Sunday, April 8, 2012

The Real Jobs Picture Clarified, Not Obfuscated By Bad Numbers



As Blogger continues to gulp down my labor-intensive posts, I'd like to offer this quickie that I think is incredibly important, and hopefully not tasty enough to tempt the Blog monster this late in the evening.

Please click in the graphic as you follow the logic in the discussion below.

Who said graphs wouldn't be fun? (I know I certainly never told my students that.)


April 7, 2012

Reactions and Overreactions


Hmm. I see that some people are accusing me of overreacting to one bad month of job news. Um, no. What has actually been happening is that conventional wisdom overreacted to four months of good(ish) news, and the March numbers were a useful corrective.

Look at my current favorite measure of the labor market, the employment-population ratio of prime-age Americans — employment rather than unemployment so as to avoid distortion by people dropping out, prime-age to avoid demographic issues as the population ages. Here it is:



What has been happening lately is that conventional wisdom, including among people with influence over policy, has taken that little uptick at the right as evidence that it’s time to sound the all-clear, time to call off efforts to boost the economy and worry about inflation instead. This was a terrible misjudgment: we’ve barely made a dent in the employment decline that followed the financial crisis, and are still a very long way from full recovery....

And you can’t even count on the trend continuing to be favorable — which was the message of last month’s numbers.

I was for more stimulus before those numbers came out; I’m still for more stimulus now. The only difference is that it might be a bit easier today than two days ago to argue against unjustified complacency.


2 comments:

Anonymous said...

▬▬▬

→ WRITTEN TASK A: Restate the jobs commentary from the words "As Blogger continues" through "a useful corrective.", editing it so that "conventional wisdom" reads "popular opinion".

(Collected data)
▬▬▬

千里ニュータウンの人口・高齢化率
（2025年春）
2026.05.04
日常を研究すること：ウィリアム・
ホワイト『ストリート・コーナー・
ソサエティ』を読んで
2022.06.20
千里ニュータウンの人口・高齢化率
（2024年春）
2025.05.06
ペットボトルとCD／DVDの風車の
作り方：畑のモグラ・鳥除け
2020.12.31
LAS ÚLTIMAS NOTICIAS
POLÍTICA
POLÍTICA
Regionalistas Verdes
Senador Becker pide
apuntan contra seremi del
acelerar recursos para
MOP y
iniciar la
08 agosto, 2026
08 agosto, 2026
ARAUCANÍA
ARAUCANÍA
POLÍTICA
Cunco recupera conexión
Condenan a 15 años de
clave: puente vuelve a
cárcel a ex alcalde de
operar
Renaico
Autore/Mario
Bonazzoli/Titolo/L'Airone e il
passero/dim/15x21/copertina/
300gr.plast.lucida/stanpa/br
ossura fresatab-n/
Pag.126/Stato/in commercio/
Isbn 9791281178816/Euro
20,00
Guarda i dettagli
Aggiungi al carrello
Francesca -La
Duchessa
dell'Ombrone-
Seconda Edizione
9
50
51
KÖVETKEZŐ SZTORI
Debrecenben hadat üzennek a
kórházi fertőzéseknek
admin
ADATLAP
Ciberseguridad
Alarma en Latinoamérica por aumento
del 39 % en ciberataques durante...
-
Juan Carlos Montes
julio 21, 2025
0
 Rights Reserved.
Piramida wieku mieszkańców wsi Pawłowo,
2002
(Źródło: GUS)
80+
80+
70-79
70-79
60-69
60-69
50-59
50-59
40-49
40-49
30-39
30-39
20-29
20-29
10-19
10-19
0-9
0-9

▬▬▬

→ WRITTEN TASK B: Reproduce the listing exactly, starting at its first line and stopping after the line that contains "Pag.126/Stato/in commercio/".

→ TASK RESPONSE A:
As Blogger continues to gulp down my labor-intensive posts, I'd like to offer this quickie that I think is incredibly important, and hopefully not tasty enough to tempt the Blog monster this late in the evening.

Please click in the graphic as you follow the logic in the discussion below.

Who said graphs wouldn't be fun? (I know I certainly never told my students that.)


April 7, 2012

Reactions and Overreactions


Hmm. I see that some people are accusing me of overreacting to one bad month of job news. Um, no. What has actually been happening is that popular opinion overreacted to four months of good(ish) news, and the March numbers were a useful corrective.

→ TASK RESPONSE B:
千里ニュータウンの人口・高齢化率
（2025年春）
2026.05.04
日常を研究すること：ウィリアム・
ホワイト『ストリート・コーナー・
ソサエティ』を読んで
2022.06.20
千里ニュータウンの人口・高齢化率
（2024年春）
2025.05.06
ペットボトルとCD／DVDの風車の
作り方：畑のモグラ・鳥除け
2020.12.31
LAS ÚLTIMAS NOTICIAS
POLÍTICA
POLÍTICA
Regionalistas Verdes
Senador Becker pide
apuntan contra seremi del
acelerar recursos para
MOP y
iniciar la
08 agosto, 2026
08 agosto, 2026
ARAUCANÍA
ARAUCANÍA
POLÍTICA
Cunco recupera conexión
Condenan a 15 años de
clave: puente vuelve a
cárcel a ex alcalde de
operar
Renaico
Autore/Mario
Bonazzoli/Titolo/L'Airone e il
passero/dim/15x21/copertina/
300gr.plast.lucida/stanpa/br
ossura fresatab-n/
Pag.126/Stato/in commercio/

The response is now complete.